A microscopic example of a macroscopic epidemic

By Еvan Osentоn

What images do you normally associate with a liquor store? If you said perverts, alcoholics, shoplifters and libidinous high school girls, you’re only partly right. However, there is one aspect of liquor stores that most of you don’t know about: the colossal amount of waste behind the scenes.

Indeed, the waste-management techniques exhibited at the liquor store for which I work are symbolic of the endemic wastefulness inherent in North American society. Since most of the wastage takes place beyond the range of our customers’ glassy eyes, let me take this opportunity to blow the lid off this secret world for you.

While we throw out a great deal of cardboard and paper every day, it’s polyethylene–imagine thick Saran wrap–that’s the real problem.
Every pallet of beer delivered to our store comes heavily wrapped in polyethylene. The idea is obviously to keep the product from shifting while in transit. Once you cut away the wrapping, you’re supposed to throw the shiny wad of plastic away.

For experimentation’s sake, I decided to wad the plastic wrap into a ball the other night. Tightly packed–and I mean tightly–the wrap formed the approximate size of a softball. We receive several skids a day at our store, nearly every day of the week. Let’s be conservative and say that over the course of the week we accrue enough polyethylene to form a basketball-sized wad. Over the year, we throw out enough wrap to make 52 plastic- wrap basketballs (not even factoring in the Christmas rush).

There are 144 liquor stores in Calgary. Fifty-two basketball-sized wads of plastic-wrap times 144 equals nearly 7,500 large wads of polyethylene–totally unreuseable or recyclable–dumped into our landfill every year. And that’s just in Calgary. Imagine what this phenomenon is like Alberta-wide, throughout Canada and North America. And what about grocery stores, department stores, et cetera? How many billion tonnes of polyethylene will outlive the human race?

The strangest thing about all those hundreds of pounds of polyethylene is they could easily be replaced by bungee cords, truck tie-down straps or a ratchet-and-strap system. All of these options are reusable, and I can tell you from personal experience, cheap and convenient. The problem is that they’re probably not cheap enough for breweries’ tastes–polyethylene wrap is dirt, dirt cheap.

A solution might be for the government to regulate programs that enforce the replacement of polyethylene wrap with reusable materials. The obvious problem with this is that the more expensive reusable packing materials would likely be damaged or go missing, thereby making them astronomically expensive. However, could not the government charge a deposit on their use as they do with glass and plastic bottles? Given that you and I live in Alberta–a province obsessed with short-term and polluting energy options–this likely won’t happen any time soon.

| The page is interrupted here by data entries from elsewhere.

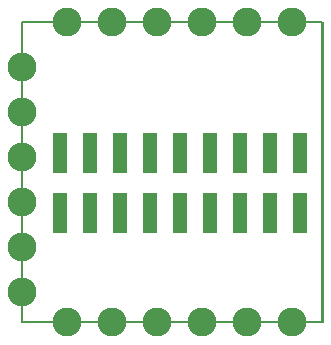
<source format=gts>
G75*
%MOIN*%
%OFA0B0*%
%FSLAX25Y25*%
%IPPOS*%
%LPD*%
%AMOC8*
5,1,8,0,0,1.08239X$1,22.5*
%
%ADD10C,0.00000*%
%ADD11C,0.00500*%
%ADD12C,0.09658*%
%ADD13R,0.04800X0.13800*%
D10*
X0005829Y0005829D02*
X0005829Y0105790D01*
X0106030Y0105790D01*
X0106030Y0005829D01*
X0005829Y0005829D01*
D11*
X0105829Y0005829D01*
X0105829Y0105829D01*
X0005829Y0105829D01*
X0005829Y0005829D01*
D12*
X0005829Y0015829D03*
X0005829Y0030829D03*
X0005829Y0045829D03*
X0005829Y0060829D03*
X0005829Y0075829D03*
X0005829Y0090829D03*
X0020829Y0105829D03*
X0035829Y0105829D03*
X0050829Y0105829D03*
X0065829Y0105829D03*
X0080829Y0105829D03*
X0095829Y0105829D03*
X0095829Y0005829D03*
X0080829Y0005829D03*
X0065829Y0005829D03*
X0050829Y0005829D03*
X0035829Y0005829D03*
X0020829Y0005829D03*
D13*
X0018329Y0042329D03*
X0028329Y0042329D03*
X0038329Y0042329D03*
X0048329Y0042329D03*
X0058329Y0042329D03*
X0068329Y0042329D03*
X0078329Y0042329D03*
X0088329Y0042329D03*
X0098329Y0042329D03*
X0098329Y0062329D03*
X0088329Y0062329D03*
X0078329Y0062329D03*
X0068329Y0062329D03*
X0058329Y0062329D03*
X0048329Y0062329D03*
X0038329Y0062329D03*
X0028329Y0062329D03*
X0018329Y0062329D03*
M02*

</source>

However, what price are we paying in the long-run to transport beer in such a short sighted, albeit cheap manner? Polyethylene is derived from natural gas, following an elaborate and expensive process in which factories pollute during the conversion process and millions of litres of chemicals are transported via truck or train to said factories. One use and it’s off to the landfill. We can’t go on acting like this forever.

Sure, this is a pretty specific example. But think about the serious harm to our environment we cause through the production, use and disposal of one simple, frivolous product that could easily be replaced by an ecologically-friendly alternative. How can one not shudder when thinking of how much other waste our society consumes on a daily basis–and gives as little thought as we would normally to liquor store-pallet polyethylene?